> _Written request_:
In the Whiteout summary below, which Perl module is named as a good example of the source-filtering framework?

[SUMMARY] Whiteout (#34)

Ruby Quiz · Jun 9, 2005

Does this library have any practical value? Probably not. It's been suggested
in the Perl community that hacks like this are a good minor deterrent to those
trying to read source code you would rather keep hidden, but it must be stressed
that this is no form of serious security. Regardless, it's a fun little toy to
play with.

It was mentioned in the discussion that Perl, where ACME::Bleach comes from,
includes a framework for source filtering. It can be used to make modules that
modify source code much as we are doing in this quiz. Perl's Switch.pm is a
good example of this, but ironically ACME::Bleach is not.

That naturally leads to the question, can you build source filters in Ruby?
Clearly we can build ACME::Bleach, but not all source filters are as simple I'm
afraid. Consider this:

#!/usr/local/bin/ruby -w

require "fix_my_broken_syntax"

invalid++

Now the thought here is that fix_my_broken_syntax.rb will read my source, change
it so that it does something valid, eval() it, and exit() before the invalid
code is an issue. Here's a trivial example of fix_my_broken_syntax.rb:

#!/usr/local/bin/ruby -w

puts "Fixed!"
exit

Does that work? Unfortunately, no:

$ ruby invalid.rb
invalid.rb:5: syntax error
invalid++
^

Ruby never gets to loading the library, because it's not happy with the syntax
of the first file. That makes writing a source filter for anything that isn't
valid Ruby syntax complicated and if it is valid Ruby syntax, you can probably
just code it up in Ruby to begin with.

> _Dataset content_:
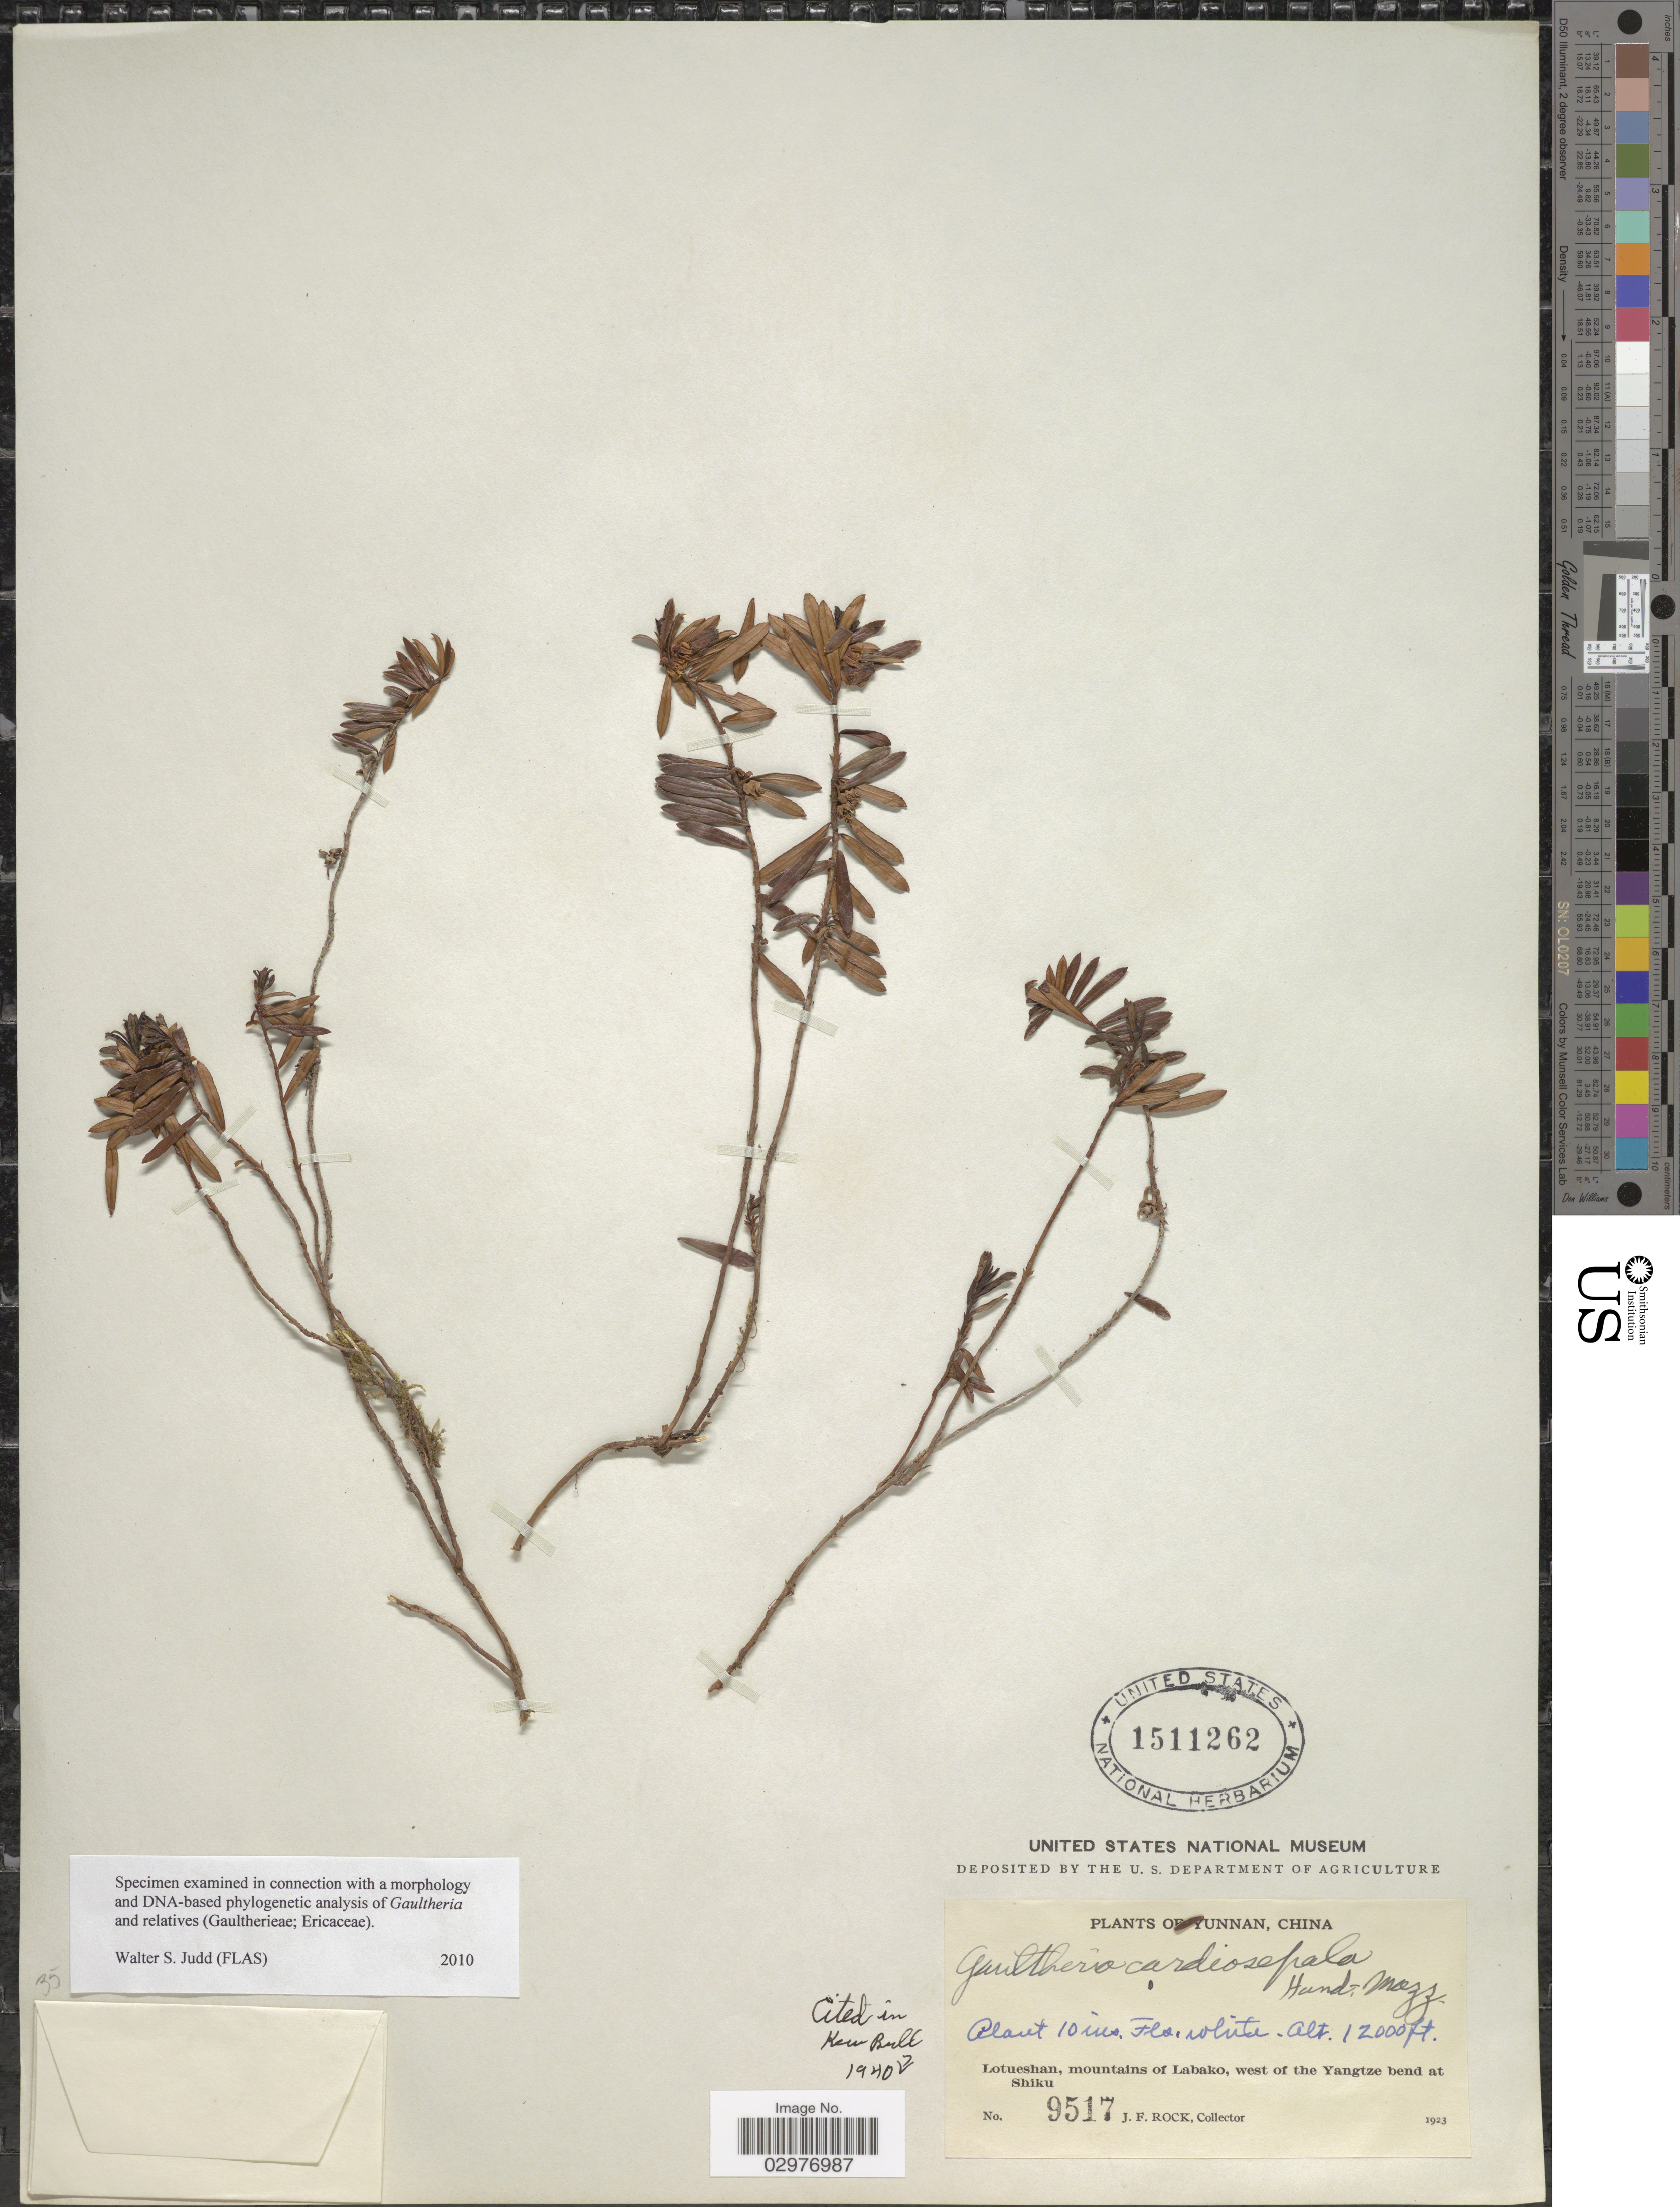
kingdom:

> _Reply to the task_:
Switch.pm